Exercise details.
Return each line of the records below that contains the word "corners".

Working data.
○ ○ ○ ○ ○

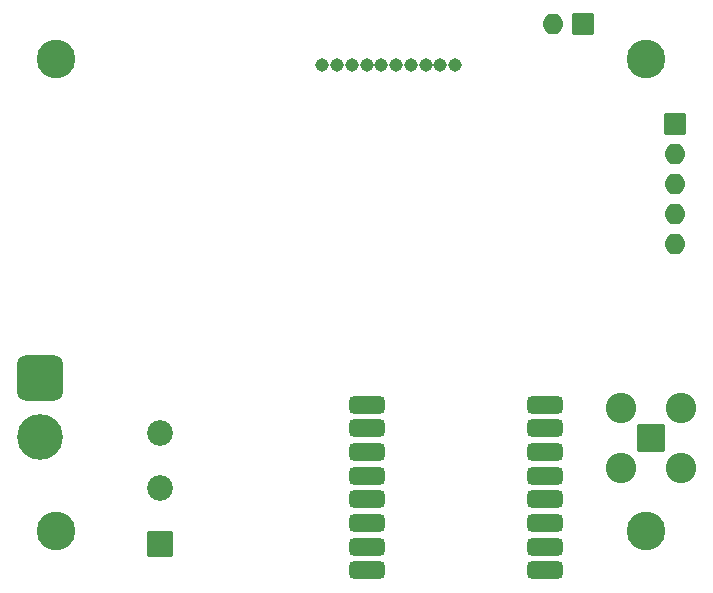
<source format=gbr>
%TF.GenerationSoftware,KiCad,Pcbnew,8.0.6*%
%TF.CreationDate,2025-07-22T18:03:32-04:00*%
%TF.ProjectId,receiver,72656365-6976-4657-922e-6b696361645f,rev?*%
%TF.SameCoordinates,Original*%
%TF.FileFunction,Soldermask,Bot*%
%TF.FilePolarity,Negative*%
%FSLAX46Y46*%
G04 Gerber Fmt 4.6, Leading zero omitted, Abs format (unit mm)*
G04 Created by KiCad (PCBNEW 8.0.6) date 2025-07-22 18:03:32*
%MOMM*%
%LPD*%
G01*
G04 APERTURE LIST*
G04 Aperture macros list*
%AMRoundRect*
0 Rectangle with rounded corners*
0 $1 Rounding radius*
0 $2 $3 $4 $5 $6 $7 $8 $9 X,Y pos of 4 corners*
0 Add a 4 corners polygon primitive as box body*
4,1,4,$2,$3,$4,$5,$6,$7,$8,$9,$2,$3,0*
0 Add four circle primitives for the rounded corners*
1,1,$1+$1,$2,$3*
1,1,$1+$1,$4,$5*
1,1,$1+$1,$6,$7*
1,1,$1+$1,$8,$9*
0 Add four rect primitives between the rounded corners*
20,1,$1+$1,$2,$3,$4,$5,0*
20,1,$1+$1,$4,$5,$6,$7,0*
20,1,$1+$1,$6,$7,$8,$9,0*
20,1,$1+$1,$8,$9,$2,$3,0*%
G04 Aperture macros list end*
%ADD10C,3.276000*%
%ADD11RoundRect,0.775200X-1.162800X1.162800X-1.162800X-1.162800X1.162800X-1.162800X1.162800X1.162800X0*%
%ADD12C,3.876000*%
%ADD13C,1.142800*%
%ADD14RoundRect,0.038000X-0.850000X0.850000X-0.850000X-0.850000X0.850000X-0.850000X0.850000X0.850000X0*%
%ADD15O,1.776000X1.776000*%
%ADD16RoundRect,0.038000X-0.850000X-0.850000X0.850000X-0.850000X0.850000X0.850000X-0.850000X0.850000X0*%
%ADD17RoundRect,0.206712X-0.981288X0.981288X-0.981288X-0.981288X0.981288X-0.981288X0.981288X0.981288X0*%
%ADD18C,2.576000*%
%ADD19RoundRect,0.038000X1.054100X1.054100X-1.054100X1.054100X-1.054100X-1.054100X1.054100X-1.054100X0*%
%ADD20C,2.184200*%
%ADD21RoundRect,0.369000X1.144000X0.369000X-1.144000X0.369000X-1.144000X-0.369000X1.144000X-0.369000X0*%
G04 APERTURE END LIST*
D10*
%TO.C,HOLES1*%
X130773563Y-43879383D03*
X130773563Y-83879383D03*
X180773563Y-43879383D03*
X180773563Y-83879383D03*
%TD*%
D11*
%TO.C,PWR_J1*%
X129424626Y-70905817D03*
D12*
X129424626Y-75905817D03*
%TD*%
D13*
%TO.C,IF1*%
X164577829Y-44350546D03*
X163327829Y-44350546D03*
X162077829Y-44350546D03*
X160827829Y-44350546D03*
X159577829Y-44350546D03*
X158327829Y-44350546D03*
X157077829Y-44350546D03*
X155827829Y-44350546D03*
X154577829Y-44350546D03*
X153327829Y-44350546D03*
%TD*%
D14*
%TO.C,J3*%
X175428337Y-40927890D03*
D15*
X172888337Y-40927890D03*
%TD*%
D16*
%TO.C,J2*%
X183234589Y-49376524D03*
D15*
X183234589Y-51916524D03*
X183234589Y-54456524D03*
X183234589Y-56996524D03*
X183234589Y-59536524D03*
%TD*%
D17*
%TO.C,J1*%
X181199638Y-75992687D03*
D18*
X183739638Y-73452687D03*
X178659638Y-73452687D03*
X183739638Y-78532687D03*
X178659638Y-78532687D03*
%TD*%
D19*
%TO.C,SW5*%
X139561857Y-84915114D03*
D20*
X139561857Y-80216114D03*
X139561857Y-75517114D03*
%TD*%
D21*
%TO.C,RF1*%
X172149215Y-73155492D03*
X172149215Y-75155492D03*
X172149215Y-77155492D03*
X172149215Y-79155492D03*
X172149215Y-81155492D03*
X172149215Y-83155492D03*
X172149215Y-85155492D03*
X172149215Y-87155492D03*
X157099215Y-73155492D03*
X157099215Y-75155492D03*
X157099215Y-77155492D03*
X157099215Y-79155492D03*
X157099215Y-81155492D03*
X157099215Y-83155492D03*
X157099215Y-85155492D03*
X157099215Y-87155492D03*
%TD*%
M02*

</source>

○ ○ ○ ○ ○

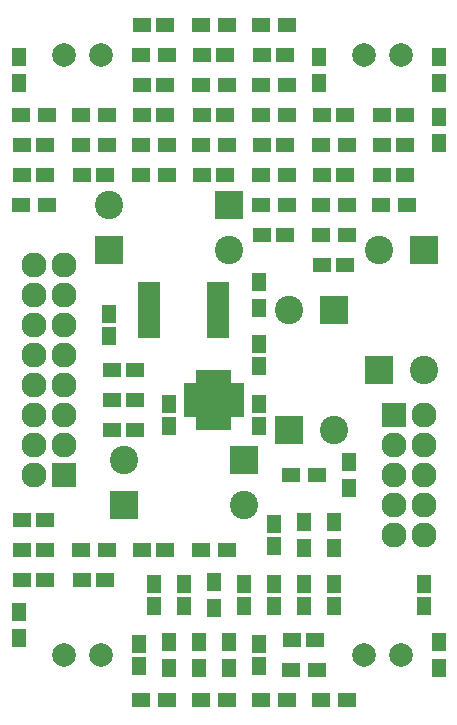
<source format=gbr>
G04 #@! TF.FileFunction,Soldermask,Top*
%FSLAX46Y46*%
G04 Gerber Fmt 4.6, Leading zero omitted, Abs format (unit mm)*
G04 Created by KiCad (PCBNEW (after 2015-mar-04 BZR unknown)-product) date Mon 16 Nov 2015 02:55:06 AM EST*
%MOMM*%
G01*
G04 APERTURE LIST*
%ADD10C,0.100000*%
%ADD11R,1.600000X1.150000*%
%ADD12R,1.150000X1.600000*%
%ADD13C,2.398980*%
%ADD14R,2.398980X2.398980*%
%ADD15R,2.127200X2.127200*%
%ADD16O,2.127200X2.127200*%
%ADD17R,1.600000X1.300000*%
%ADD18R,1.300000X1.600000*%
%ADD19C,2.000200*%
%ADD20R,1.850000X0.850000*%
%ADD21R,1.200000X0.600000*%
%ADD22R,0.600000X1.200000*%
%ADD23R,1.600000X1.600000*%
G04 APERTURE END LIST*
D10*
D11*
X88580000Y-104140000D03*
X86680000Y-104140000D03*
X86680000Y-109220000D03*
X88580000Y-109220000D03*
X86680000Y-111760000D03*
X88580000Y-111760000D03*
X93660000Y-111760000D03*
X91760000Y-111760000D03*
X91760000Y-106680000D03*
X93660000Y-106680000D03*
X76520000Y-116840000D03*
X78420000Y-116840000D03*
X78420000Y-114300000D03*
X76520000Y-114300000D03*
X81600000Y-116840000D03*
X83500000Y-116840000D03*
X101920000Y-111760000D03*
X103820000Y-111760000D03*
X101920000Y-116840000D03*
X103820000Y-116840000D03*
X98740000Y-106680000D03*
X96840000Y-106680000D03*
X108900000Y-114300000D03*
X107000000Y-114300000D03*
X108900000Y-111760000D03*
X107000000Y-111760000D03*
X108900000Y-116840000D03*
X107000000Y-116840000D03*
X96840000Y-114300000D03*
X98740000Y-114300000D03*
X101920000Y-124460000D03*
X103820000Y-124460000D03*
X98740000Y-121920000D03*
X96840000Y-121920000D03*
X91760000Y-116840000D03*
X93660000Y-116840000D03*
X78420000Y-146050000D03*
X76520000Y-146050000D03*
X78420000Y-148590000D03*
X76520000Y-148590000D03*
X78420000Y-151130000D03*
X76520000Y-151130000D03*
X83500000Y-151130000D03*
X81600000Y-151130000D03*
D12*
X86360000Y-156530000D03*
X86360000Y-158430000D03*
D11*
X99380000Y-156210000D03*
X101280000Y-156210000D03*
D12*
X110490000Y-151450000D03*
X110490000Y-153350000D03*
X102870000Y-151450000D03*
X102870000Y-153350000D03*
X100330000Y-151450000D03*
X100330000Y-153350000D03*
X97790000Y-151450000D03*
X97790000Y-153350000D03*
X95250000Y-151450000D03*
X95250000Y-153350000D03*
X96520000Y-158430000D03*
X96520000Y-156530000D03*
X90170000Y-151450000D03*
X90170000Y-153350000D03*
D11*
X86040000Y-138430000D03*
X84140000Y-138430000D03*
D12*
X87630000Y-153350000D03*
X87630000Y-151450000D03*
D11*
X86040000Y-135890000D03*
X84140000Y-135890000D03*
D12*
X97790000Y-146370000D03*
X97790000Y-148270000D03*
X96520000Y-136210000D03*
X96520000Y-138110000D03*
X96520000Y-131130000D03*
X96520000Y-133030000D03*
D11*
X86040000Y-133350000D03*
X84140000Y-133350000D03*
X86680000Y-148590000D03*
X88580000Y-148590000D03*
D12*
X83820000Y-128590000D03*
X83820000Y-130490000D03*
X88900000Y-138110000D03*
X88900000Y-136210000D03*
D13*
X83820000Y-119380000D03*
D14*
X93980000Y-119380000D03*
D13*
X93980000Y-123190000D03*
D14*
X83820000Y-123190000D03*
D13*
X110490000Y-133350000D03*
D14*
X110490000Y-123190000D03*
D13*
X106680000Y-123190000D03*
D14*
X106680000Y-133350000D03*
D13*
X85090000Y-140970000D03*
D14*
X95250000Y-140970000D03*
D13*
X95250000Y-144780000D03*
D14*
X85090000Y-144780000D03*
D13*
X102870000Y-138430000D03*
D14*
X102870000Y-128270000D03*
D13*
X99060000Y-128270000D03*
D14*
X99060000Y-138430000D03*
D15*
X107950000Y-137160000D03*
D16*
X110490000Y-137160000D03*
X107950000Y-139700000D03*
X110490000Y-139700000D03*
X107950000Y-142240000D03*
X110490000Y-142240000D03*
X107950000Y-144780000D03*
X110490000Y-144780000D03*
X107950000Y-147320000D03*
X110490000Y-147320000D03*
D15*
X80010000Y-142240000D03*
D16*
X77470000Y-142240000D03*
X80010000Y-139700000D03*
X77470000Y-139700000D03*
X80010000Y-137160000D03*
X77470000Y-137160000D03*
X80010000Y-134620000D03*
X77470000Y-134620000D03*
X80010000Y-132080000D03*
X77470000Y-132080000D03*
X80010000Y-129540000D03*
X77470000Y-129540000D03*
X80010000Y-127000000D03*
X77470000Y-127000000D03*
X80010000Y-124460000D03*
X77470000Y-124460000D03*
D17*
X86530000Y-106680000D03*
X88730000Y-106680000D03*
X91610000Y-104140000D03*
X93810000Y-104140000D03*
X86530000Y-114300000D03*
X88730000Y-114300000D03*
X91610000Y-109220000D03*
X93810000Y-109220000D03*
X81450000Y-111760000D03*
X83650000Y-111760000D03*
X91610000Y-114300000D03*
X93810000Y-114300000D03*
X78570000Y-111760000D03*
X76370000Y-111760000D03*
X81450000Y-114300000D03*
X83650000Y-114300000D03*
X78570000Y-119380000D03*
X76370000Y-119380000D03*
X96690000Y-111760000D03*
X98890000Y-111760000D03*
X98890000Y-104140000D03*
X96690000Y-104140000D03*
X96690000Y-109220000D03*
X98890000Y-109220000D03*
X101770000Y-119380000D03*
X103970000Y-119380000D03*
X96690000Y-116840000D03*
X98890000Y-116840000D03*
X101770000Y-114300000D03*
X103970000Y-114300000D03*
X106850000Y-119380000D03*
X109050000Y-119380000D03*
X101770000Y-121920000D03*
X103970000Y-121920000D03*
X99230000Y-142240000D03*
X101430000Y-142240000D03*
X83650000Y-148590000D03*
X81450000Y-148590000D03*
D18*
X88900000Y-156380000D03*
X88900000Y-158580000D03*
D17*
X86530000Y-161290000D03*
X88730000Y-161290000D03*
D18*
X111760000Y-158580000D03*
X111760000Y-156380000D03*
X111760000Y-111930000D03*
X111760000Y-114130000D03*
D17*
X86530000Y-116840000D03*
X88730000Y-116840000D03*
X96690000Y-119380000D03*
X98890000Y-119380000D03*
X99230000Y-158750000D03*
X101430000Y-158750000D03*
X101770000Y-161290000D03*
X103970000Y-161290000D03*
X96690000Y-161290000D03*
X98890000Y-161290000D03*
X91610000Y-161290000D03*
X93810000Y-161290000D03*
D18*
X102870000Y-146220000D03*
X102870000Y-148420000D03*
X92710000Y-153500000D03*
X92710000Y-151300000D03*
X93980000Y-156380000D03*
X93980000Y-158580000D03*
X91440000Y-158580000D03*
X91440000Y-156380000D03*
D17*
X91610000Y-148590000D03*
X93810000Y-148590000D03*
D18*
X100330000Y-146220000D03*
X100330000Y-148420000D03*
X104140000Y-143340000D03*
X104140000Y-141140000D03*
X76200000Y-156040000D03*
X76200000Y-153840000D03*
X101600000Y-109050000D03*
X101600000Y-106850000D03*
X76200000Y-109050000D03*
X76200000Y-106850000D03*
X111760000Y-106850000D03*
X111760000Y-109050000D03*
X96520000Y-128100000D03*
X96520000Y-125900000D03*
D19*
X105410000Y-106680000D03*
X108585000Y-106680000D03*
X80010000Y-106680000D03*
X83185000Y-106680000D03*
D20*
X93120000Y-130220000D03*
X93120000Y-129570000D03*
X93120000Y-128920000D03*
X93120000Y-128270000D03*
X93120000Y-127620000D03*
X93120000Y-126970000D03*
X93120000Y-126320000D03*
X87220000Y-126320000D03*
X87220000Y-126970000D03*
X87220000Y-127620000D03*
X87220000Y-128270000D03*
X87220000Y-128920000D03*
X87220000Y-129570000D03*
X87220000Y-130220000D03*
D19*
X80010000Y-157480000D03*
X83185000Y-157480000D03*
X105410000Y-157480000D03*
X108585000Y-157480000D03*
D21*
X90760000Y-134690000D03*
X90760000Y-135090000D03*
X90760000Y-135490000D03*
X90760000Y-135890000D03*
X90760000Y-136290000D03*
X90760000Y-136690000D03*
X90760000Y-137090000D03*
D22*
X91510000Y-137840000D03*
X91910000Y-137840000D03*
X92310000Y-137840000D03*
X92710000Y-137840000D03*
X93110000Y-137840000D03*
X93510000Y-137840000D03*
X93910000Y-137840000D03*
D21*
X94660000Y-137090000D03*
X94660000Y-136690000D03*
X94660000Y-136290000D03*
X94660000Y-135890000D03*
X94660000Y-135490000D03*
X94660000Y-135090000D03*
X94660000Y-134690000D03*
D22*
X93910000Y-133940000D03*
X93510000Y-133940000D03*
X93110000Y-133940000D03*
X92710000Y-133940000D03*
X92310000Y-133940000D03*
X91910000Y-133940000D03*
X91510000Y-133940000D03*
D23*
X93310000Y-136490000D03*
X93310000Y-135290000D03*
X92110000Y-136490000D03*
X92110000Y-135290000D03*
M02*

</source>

○ ○ ○ ○ ○

Expected answer.
0 Rectangle with rounded corners*
0 $2 $3 $4 $5 $6 $7 $8 $9 X,Y pos of 4 corners*
0 Add a 4 corners polygon primitive as box body*
0 Add four circle primitives for the rounded corners*
0 Add four rect primitives between the rounded corners*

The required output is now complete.